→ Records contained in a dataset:
⟨
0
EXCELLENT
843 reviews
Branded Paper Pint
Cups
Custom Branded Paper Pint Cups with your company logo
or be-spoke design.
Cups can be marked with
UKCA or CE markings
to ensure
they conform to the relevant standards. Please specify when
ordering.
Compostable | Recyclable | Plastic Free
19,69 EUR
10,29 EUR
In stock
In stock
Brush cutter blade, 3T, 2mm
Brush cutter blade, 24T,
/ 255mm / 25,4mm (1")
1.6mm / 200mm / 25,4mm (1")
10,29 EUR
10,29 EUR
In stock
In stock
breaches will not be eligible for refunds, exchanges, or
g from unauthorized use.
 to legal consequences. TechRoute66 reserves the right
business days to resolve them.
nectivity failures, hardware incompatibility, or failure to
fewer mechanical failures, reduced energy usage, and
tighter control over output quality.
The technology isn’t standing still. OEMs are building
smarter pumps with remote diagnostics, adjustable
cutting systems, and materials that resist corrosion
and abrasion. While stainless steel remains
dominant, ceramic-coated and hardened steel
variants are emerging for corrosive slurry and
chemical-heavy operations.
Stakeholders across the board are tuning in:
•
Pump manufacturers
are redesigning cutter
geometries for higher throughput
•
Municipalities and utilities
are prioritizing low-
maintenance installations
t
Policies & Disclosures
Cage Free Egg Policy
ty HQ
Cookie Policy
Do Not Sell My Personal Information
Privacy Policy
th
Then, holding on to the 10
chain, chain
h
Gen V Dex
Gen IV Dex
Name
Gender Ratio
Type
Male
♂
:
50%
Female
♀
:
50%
⟩
⟨
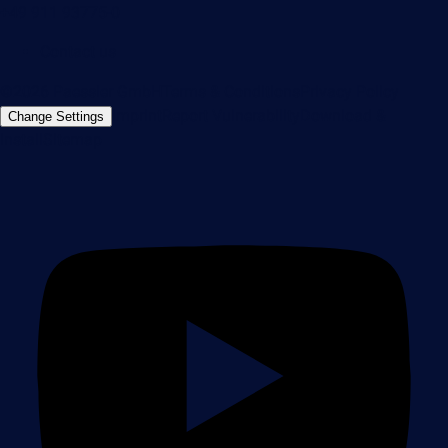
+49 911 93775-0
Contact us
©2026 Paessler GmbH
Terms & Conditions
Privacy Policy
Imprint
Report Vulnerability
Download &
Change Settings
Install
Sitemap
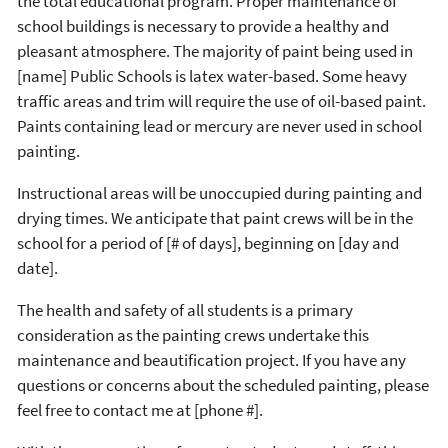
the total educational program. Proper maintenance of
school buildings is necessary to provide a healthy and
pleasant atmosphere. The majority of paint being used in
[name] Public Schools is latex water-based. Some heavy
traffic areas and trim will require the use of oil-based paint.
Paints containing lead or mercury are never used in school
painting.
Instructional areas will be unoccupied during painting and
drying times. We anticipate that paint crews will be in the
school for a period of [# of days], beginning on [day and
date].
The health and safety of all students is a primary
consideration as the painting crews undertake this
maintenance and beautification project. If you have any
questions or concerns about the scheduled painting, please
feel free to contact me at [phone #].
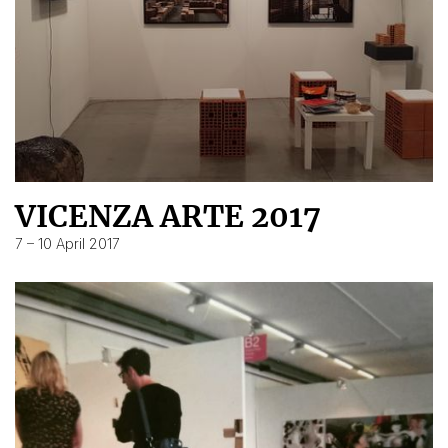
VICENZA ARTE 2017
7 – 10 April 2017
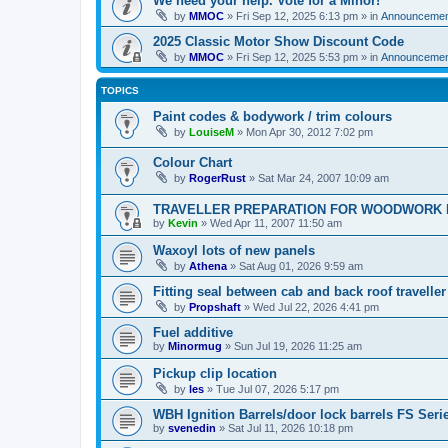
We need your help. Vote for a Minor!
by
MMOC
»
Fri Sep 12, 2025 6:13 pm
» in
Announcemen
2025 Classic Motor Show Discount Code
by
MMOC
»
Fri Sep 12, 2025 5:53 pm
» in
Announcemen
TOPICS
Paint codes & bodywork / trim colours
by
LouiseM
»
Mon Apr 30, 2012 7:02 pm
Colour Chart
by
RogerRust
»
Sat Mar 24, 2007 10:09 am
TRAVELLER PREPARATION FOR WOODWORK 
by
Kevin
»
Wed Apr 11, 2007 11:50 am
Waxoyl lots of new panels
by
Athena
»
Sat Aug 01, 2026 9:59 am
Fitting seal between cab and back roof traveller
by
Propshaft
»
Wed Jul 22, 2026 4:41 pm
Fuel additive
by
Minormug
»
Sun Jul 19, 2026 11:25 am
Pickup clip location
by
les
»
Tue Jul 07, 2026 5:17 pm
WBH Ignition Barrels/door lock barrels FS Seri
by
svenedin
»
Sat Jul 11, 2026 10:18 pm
⟩
→ Exercise details: Scan the entries above for the line containing "WBH Ignition Barrels/door", and copy it and all lines after it exactly, down to and including the line containing "Sat Jul 11, 2026 10:18 pm".

→ Worked solution:
WBH Ignition Barrels/door lock barrels FS Seri
by
svenedin
»
Sat Jul 11, 2026 10:18 pm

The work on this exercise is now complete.